J’aimais cet ordre, il avait la gutturalité dans le son, mais la tendresse dans le mot. Rach, (prononcez « rarr »), le mot est guttural, comme le son de la jota espagnole.
Mon râteau préféré est celui de mon enfance, blond, vieux et entièrement en bois. Il servait uniquement à ratisser l’herbe et le foin. Lorsque ses dents droites et arrondies cassaient, elles étaient réparées par le menuisier. Léger, lisse, avec un manche sur lequel tant de mains ont passé, ce râteau-là servait pour réunir les andains ou pour ramasser l’herbe fraîchement fauchée pour les lapins.
J’aime aussi le râteau métallique, celui qui nettoie et égalise la terre. N’essayez pas de râteler une terre tassée : le râteau se rebiffe. Il aime la terre aérée, il y glisse pour uniformiser, il fait son petit nettoyage de printemps tandis que les pensées vaquent, sereines. Le râteau, comme les autres gestes de jardinage, a ce pouvoir : il ne laisse passer que les pensées positives. On dirait que les autres, les stressantes, sont stoppées par ses dents.
Le râteau est un moissonneur : il récolte toujours. Il trouve brindilles, cailloux, tessons de bouteille, dans une terre qui paraissait simplement terre, sans présence de bric-à-brac. Parfois le couvercle enroulé et rouillé d’une boîte de sardines surgit. Tiens: quel ancêtre a bien pu manger des sardines à cet endroit du jardin ? On aurait juré que la terre était nettoyée et petit râteau trouve tout de même. Il crisse lorsqu’il trouve des cailloux, encore des cailloux. Et pourtant au printemps dernier, il avait déjà ratissé proprement. Es komme immer wieder Stein von de Ard in d’ Heeh, disait mon père. (Il y a toujours des cailloux qui remontent de la terre).
Il y a plusieurs façons de travailler au râteau. On peut le tenir comme un balai et œuvrer en acheminant la récolte vers un tas. Je me souviens qu’enfant, j’aimais aussi le tirer derrière moi, et avancer sans regarder vers l’arrière. Tout pouvait arriver : la vie, et l’imagination étaient ouvertes en panavision. Lorsque je tournais la tête, je voyais ce que le râteau avait récolté : luzerne, trèfle, berce, séneçon, gaillet, tant de plantes concentrées en une masse échevelée et néanmoins compacte qui sentait bon l’herbe et que l’on pouvait saisir d’un trait comme un petit fagot.

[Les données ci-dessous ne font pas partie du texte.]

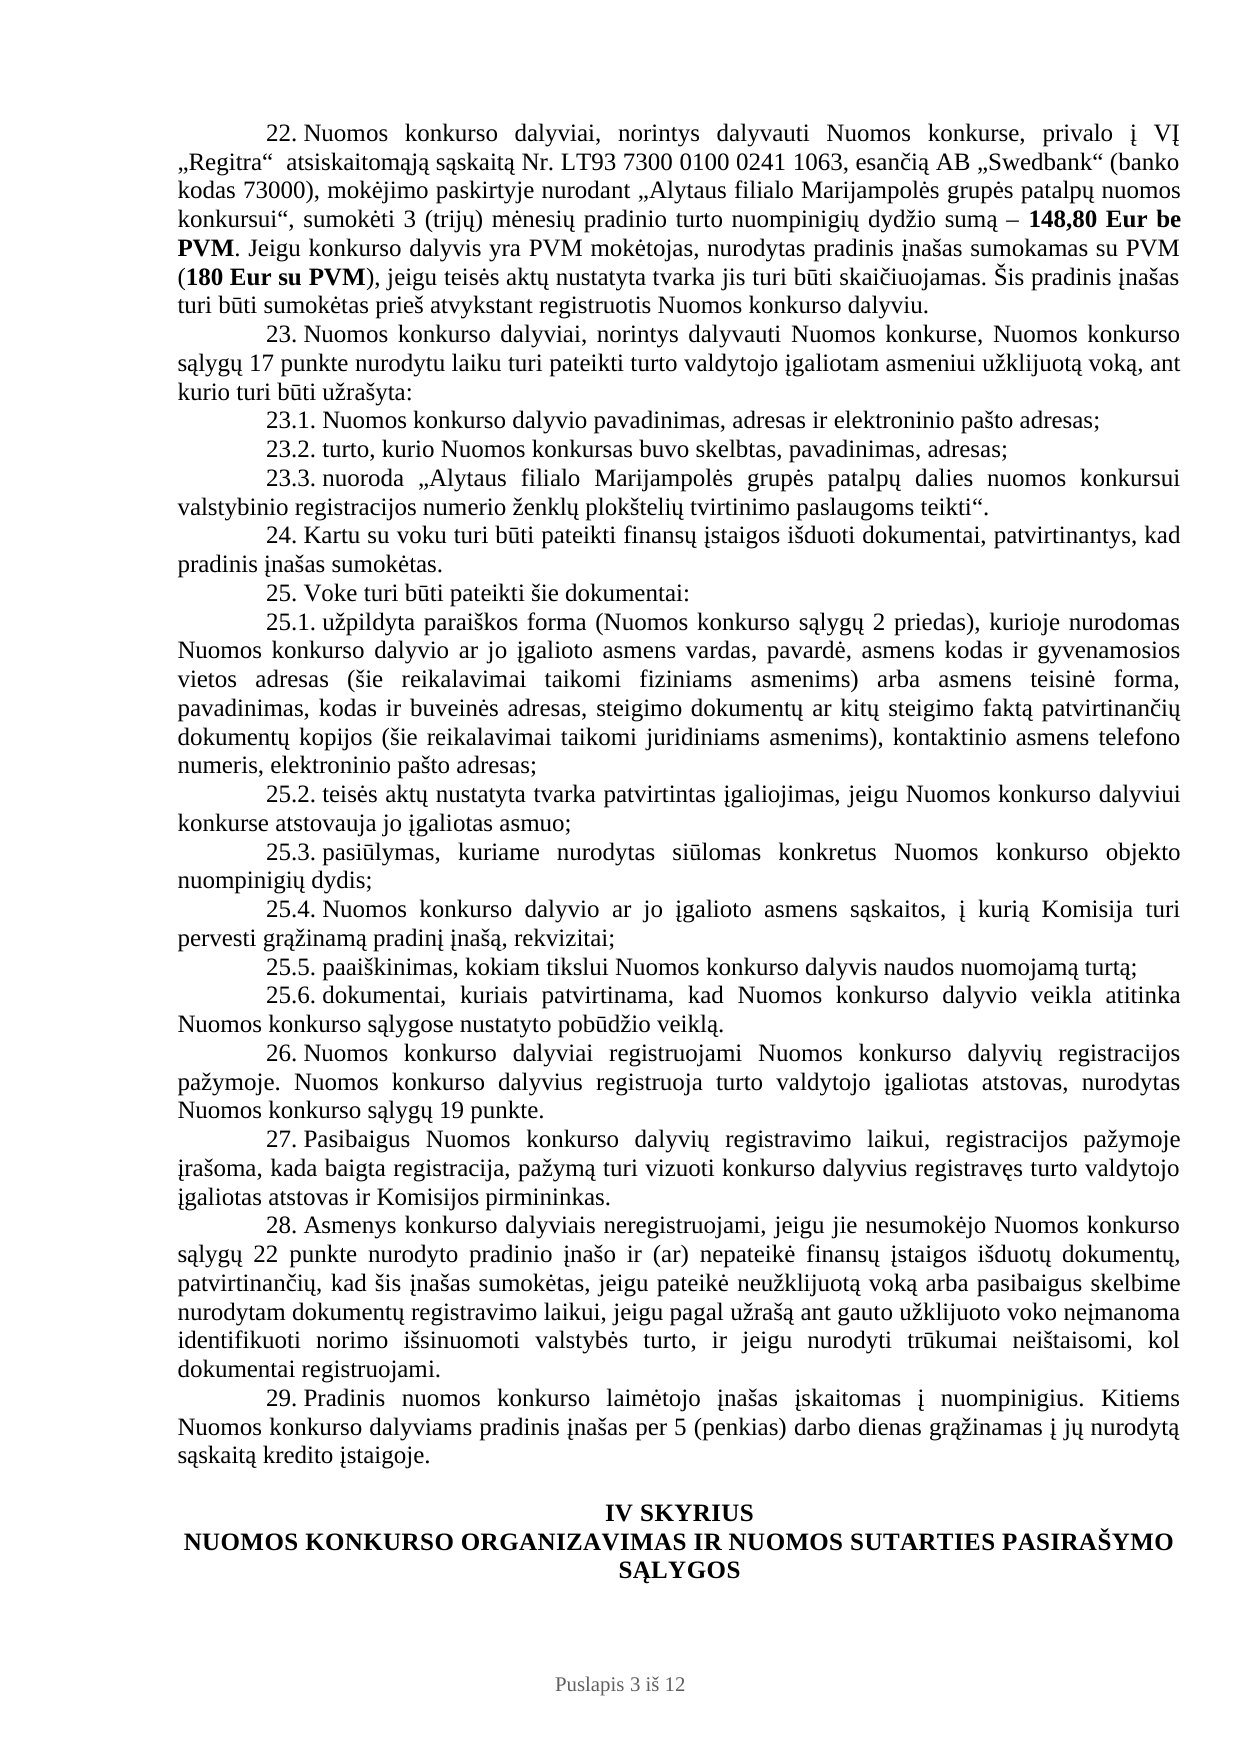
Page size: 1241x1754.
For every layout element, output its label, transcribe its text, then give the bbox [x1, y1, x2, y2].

J’aimais aussi le râteau métallique, large de deux mètres, aux dents serrées et incurvées, qui servait uniquement lors des moissons. Il fallait être à deux pour le tirer afin qu’il glane les épis oubliés. Maman et ses deux sœurs se relayaient pour le tracter. Elles se tenaient droites, têtes et bustes en avant. Elles avançaient et parlaient. La vie bruissait en des mots anodins et essentiels. J’écoutais, j’étais derrière le râteau, je le suivais, je feignais de poser mon pied sur lui pour le freiner, je regardais l’affolement que le râteau créait sur son passage. Les fétus de paille s’effaraient, les épis de blé tremblaient, se tortillaient dans une tentative ultime d’échapper aux dents incurvées.

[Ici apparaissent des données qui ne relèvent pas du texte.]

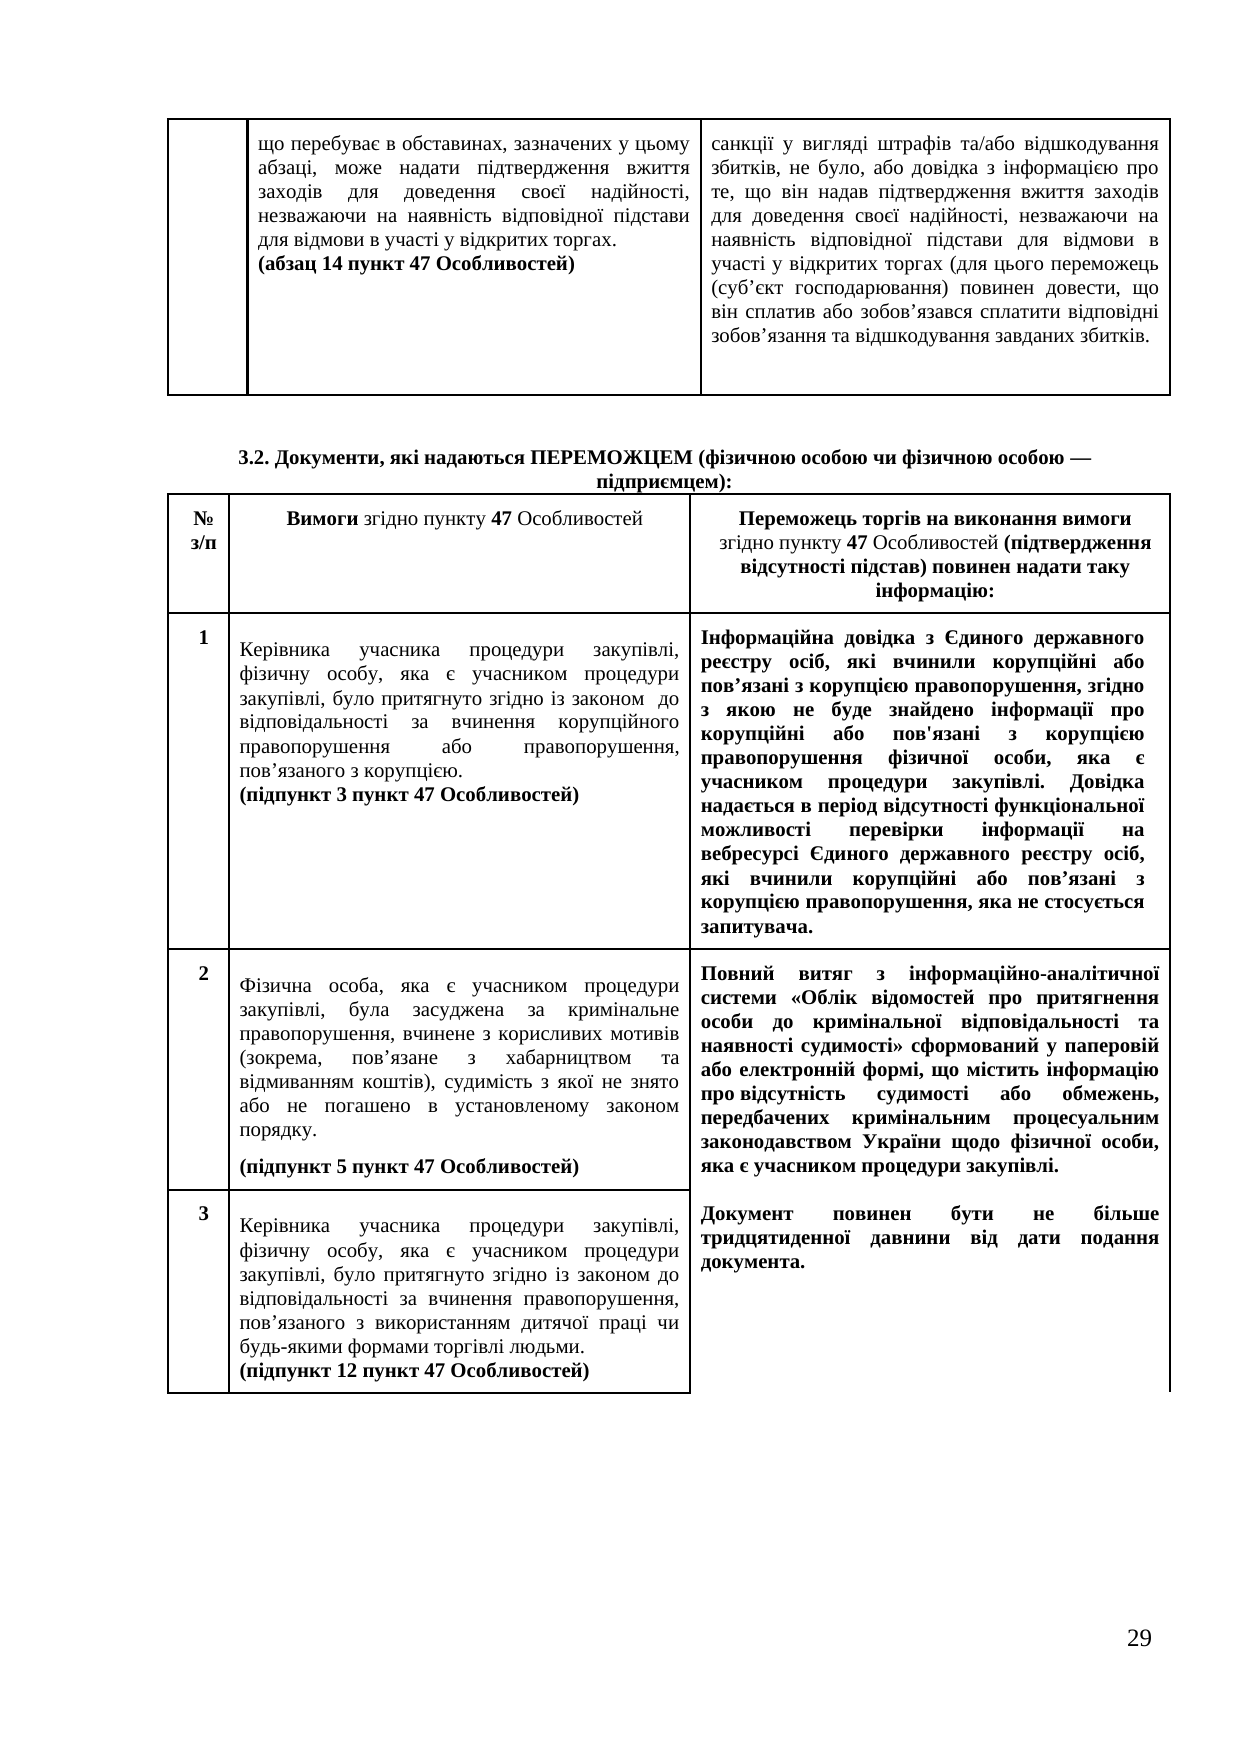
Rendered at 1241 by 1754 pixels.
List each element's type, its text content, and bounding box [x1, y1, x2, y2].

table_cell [702, 120, 1169, 394]
table_cell 3 [169, 1191, 228, 1392]
text 3.2. Документи, які надаються ПЕРЕМОЖЦЕМ (фізичною особою чи фізичною особою — підприємцем): [177, 445, 1152, 493]
table_cell 2 [169, 950, 228, 1188]
table_header Переможець торгів на виконання вимоги згідно пункту 47 Особливостей (підтвердження відсутності підстав) повинен надати таку інформацію: [691, 495, 1169, 612]
table_cell Керівника учасника процедури закупівлі, фізичну особу, яка є учасником процедури закупівлі, було притягнуто згідно із законом до відповідальності за вчинення корупційного правопорушення або правопорушення, пов’язаного з корупцією. (підпункт 3 пункт 47 Особливостей) [230, 614, 689, 948]
table_cell Інформаційна довідка з Єдиного державного реєстру осіб, які вчинили корупційні або пов’язані з корупцією правопорушення, згідно з якою не буде знайдено інформації про корупційні або пов'язані з корупцією правопорушення фізичної особи, яка є учасником процедури закупівлі. Довідка надається в період відсутності функціональної можливості перевірки інформації на вебресурсі Єдиного державного реєстру осіб, які вчинили корупційні або пов’язані з корупцією правопорушення, яка не стосується запитувача. [691, 614, 1169, 948]
table_cell Фізична особа, яка є учасником процедури закупівлі, була засуджена за кримінальне правопорушення, вчинене з корисливих мотивів (зокрема, пов’язане з хабарництвом та відмиванням коштів), судимість з якої не знято або не погашено в установленому законом порядку. (підпункт 5 пункт 47 Особливостей) [230, 950, 689, 1188]
table_cell Керівника учасника процедури закупівлі, фізичну особу, яка є учасником процедури закупівлі, було притягнуто згідно із законом до відповідальності за вчинення правопорушення, пов’язаного з використанням дитячої праці чи будь-якими формами торгівлі людьми. (підпункт 12 пункт 47 Особливостей) [230, 1191, 689, 1392]
table_cell 1 [169, 614, 228, 948]
table_header № з/п [169, 495, 228, 612]
table_cell Повний витяг з інформаційно-аналітичної системи «Облік відомостей про притягнення особи до кримінальної відповідальності та наявності судимості» сформований у паперовій або електронній формі, що містить інформацію про відсутність судимості або обмежень, передбачених кримінальним процесуальним законодавством України щодо фізичної особи, яка є учасником процедури закупівлі. Документ повинен бути не більше тридцятиденної давнини від дати подання документа. [691, 950, 1169, 1392]
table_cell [249, 120, 700, 394]
table_header Вимоги згідно пункту 47 Особливостей [230, 495, 689, 612]
table_cell 4 [169, 120, 246, 394]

Maman et mes tantes étaient vêtues de tabliers en cotonnade, sans manche, boutonnés à l’avant. Elles portaient aussi un chapeau de paille. Le soleil luisait avec force. Il faisait couler des gouttes de sueur sur leur front. Elles les essuyaient avec un mouchoir de Cholet.
Je trouvais que le parfum mêlé de la cotonnade, du chapeau de paille et de la transpiration diffusait une exquise senteur de dragée. Zuckerarbse. Cette fragrance n’est contenue dans aucun flacon, juste dans ma mémoire, avec une présence telle que le râteau le plus vif, le plus robuste, ne saurait l’en déloger.